A transcript from Whisper is a sequence of words with timestamps. It doesn’t know how many speakers are in the recording or which words each speaker said.

Diarization answers the question: “at time T, which speaker is talking?” The output is a set of time-stamped segments labeled with speaker IDs (Speaker 1, Speaker 2, etc.). Combined with a word-level Whisper transcript, you get a complete picture of who said what and when.

How diarization works

Diarization models use audio embeddings — numerical representations of voice characteristics — to identify clusters of similar voice segments. The process:

Split the audio into short segments (typically 1-3 seconds)
Compute a voice embedding for each segment
Cluster segments by embedding similarity
Each cluster becomes a “speaker”

Modern models do this well for 2-4 speakers in clean audio. Performance degrades with many speakers, overlapping speech, or noisy environments.

pyannote.audio

The open-source standard for diarization is pyannote.audio. It’s a Python library with a Hugging Face-hosted model.

from pyannote.audio import Pipeline

pipeline = Pipeline.from_pretrained(
    "pyannote/speaker-diarization-3.1",
    use_auth_token="your_hf_token"
)

diarization = pipeline("interview.mp3")

for turn, _, speaker in diarization.itertracks(yield_label=True):
    print(f"{turn.start:.1f}s - {turn.end:.1f}s: {speaker}")
    # 0.0s - 2.3s: SPEAKER_00
    # 2.3s - 5.1s: SPEAKER_01
    # 5.1s - 8.7s: SPEAKER_00

The output is a series of time segments, each assigned to a speaker label.

Combining diarization with Whisper

The standard pipeline:

Transcribe with Whisper (verbose_json, word timestamps)
Diarize with pyannote
For each word timestamp, find which speaker segment it falls in
Assign the speaker label to the word

import json
from openai import OpenAI

client = OpenAI()

# Step 1: Transcribe
with open("interview.mp3", "rb") as f:
    transcription = client.audio.transcriptions.create(
        file=f,
        model="whisper-1",
        response_format="verbose_json",
        timestamp_granularities=["word"]
    )

# Step 2: Diarize (assumes diarization is done separately)
# diarization segments from pyannote: [{start, end, speaker}, ...]

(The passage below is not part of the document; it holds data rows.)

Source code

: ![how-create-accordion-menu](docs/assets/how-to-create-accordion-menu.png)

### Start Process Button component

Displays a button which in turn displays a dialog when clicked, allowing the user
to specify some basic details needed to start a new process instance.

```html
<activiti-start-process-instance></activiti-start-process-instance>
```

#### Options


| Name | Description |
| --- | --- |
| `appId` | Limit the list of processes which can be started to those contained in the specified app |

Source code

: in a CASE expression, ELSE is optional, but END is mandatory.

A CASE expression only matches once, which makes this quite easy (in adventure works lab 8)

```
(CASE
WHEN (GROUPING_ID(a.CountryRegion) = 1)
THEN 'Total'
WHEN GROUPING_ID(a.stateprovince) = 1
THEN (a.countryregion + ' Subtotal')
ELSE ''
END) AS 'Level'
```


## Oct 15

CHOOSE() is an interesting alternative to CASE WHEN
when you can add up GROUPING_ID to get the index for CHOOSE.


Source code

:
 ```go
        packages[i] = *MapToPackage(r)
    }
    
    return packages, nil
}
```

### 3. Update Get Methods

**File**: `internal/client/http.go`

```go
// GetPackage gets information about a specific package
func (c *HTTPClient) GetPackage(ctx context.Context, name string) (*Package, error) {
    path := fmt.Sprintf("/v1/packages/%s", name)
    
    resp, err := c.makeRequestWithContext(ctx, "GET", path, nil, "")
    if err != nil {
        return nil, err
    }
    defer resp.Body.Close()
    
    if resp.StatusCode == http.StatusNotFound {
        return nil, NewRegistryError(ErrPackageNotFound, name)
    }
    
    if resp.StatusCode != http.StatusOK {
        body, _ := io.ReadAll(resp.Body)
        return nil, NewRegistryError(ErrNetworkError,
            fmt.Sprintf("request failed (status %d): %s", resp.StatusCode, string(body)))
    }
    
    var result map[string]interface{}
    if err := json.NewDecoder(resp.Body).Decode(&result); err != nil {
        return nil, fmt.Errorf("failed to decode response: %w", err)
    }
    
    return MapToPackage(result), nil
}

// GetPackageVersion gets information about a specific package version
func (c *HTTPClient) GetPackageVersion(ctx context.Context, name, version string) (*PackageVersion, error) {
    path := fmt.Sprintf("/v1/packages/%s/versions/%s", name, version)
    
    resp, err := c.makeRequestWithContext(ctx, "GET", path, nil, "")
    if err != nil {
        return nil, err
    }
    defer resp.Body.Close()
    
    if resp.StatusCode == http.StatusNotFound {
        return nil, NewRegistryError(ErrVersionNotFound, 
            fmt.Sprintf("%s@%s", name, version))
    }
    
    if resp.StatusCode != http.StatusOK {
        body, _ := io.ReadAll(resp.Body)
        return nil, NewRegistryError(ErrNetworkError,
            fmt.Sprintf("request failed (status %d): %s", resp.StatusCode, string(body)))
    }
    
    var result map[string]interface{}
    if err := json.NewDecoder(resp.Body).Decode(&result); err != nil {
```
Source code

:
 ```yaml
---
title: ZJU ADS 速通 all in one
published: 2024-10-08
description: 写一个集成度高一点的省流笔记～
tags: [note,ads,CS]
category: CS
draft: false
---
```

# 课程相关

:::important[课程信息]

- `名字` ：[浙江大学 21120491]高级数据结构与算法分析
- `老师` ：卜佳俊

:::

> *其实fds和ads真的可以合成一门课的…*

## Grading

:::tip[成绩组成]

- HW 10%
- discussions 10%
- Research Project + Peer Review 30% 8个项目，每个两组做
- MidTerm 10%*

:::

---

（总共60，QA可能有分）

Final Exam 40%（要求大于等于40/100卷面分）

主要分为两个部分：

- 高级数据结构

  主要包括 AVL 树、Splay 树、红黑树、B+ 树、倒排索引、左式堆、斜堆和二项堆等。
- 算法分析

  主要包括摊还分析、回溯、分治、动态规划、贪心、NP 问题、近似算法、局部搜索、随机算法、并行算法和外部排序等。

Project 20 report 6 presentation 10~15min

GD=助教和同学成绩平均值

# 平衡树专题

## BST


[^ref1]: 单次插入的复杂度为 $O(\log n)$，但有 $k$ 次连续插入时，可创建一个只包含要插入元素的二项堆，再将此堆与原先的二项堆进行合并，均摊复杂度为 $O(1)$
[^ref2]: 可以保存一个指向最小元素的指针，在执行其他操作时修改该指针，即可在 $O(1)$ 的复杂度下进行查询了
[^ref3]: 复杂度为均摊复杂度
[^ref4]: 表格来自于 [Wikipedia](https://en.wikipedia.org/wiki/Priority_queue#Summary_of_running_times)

# Step 3: Assign speakers to words
def get_speaker_at(time, diarization_segments):
    for seg in diarization_segments:
        if seg['start'] <= time <= seg['end']:
            return seg['speaker']
    return 'UNKNOWN'

labeled_words = []
for word in transcription.words:
    midpoint = (word['start'] + word['end']) / 2
    speaker = get_speaker_at(midpoint, diarization_segments)
    labeled_words.append({
        'word': word['word'],
        'start': word['start'],
        'end': word['end'],
        'speaker': speaker,
    })

Formatting the output

Group consecutive words by the same speaker into utterances:

def group_by_speaker(labeled_words):
    utterances = []
    current = None

    for word in labeled_words:
        if current is None or word['speaker'] != current['speaker']:
            if current:
                utterances.append(current)
            current = {
                'speaker': word['speaker'],
                'start': word['start'],
                'end': word['end'],
                'text': word['word'],
            }
        else:
            current['text'] += word['word']
            current['end'] = word['end']

    if current:
        utterances.append(current)

    return utterances

Output:

[00:00 - 00:05] SPEAKER_00: "Welcome to the podcast, glad to have you here."
[00:05 - 00:12] SPEAKER_01: "Thanks for having me, excited to be here."

API services

If running Python models isn’t an option, several APIs offer combined transcription + diarization:

AssemblyAI: speaker_labels: true parameter
Deepgram: diarize=true parameter
Gladia: transcription with diarization in one call

These services run both steps and return a combined response, avoiding the need to merge two outputs manually.

Limitations

Speaker diarization is not perfect. Overlapping speech is difficult — most models pick one speaker for overlapping segments. Speaker count must be estimated or configured. Very short utterances (under 1 second) may be misassigned. For production applications, consider letting users correct speaker labels manually.